A FINE crisp morning, a little cooler than usual, and a slight scattering of leaves on the path, all seem to say “It’s September now; the long leisure of summer is gone. Look! The Granta hurries a little faster on her journey into Cambridge, the apples are round and full enough to leave the tree. You, too, should quicken your step, put aside your summer meanderings, pick up some motion, excitement, and purpose from these first swift rushes of the west wind, the ‘breath of autumn’s being’, and be stirring about your business, getting on with your life.”
It’s strange how meaning seems to flow back and forth between ourselves and the scenes we observe, how the internal weather seems to seep into the outer, and the outer into the inner. Do these stirrings and renewal of purpose in my mind and heart come out from me to clothe and interpret all I see? Or do the stirrings and changes in nature herself breathe and speak into me, to change my mind and heart?

Set problem 1:
Reproduce the stretch of the September morning passage from "It’s strange how" through "mind and heart?".
Set problem 2:
In the September morning passage, which river hurries a little faster on its journey into Cambridge?

Information provided:
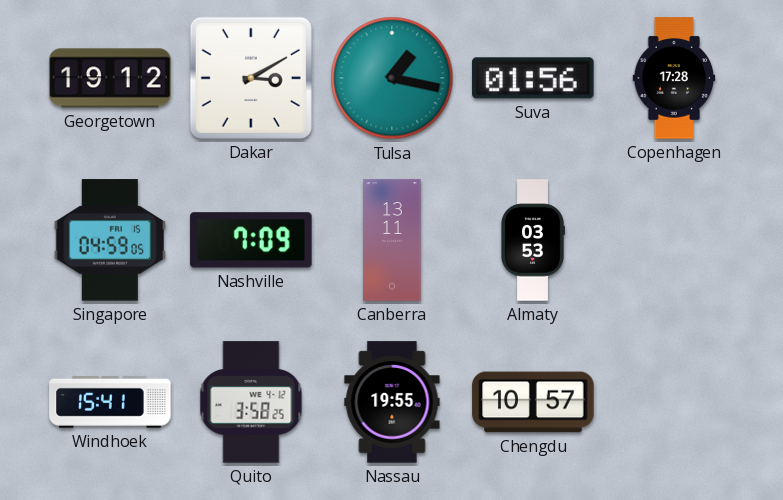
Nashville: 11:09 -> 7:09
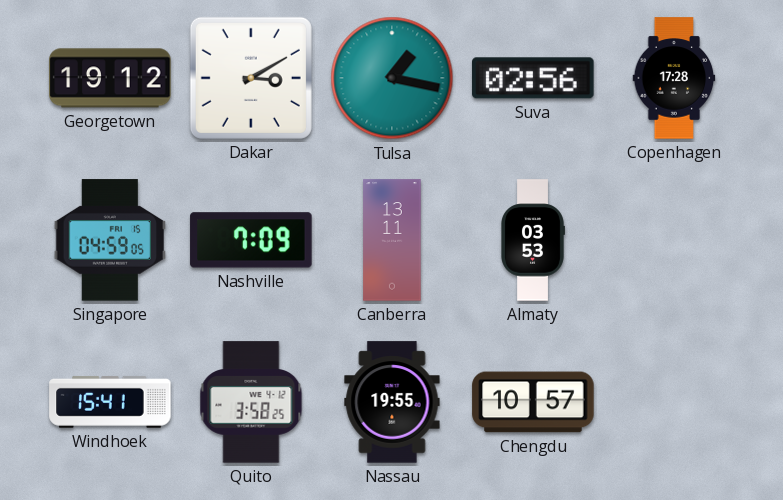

Task output 1:
It’s strange how meaning seems to flow back and forth between ourselves and the scenes we observe, how the internal weather seems to seep into the outer, and the outer into the inner. Do these stirrings and renewal of purpose in my mind and heart come out from me to clothe and interpret all I see? Or do the stirrings and changes in nature herself breathe and speak into me, to change my mind and heart?

Task output 2:
The Granta.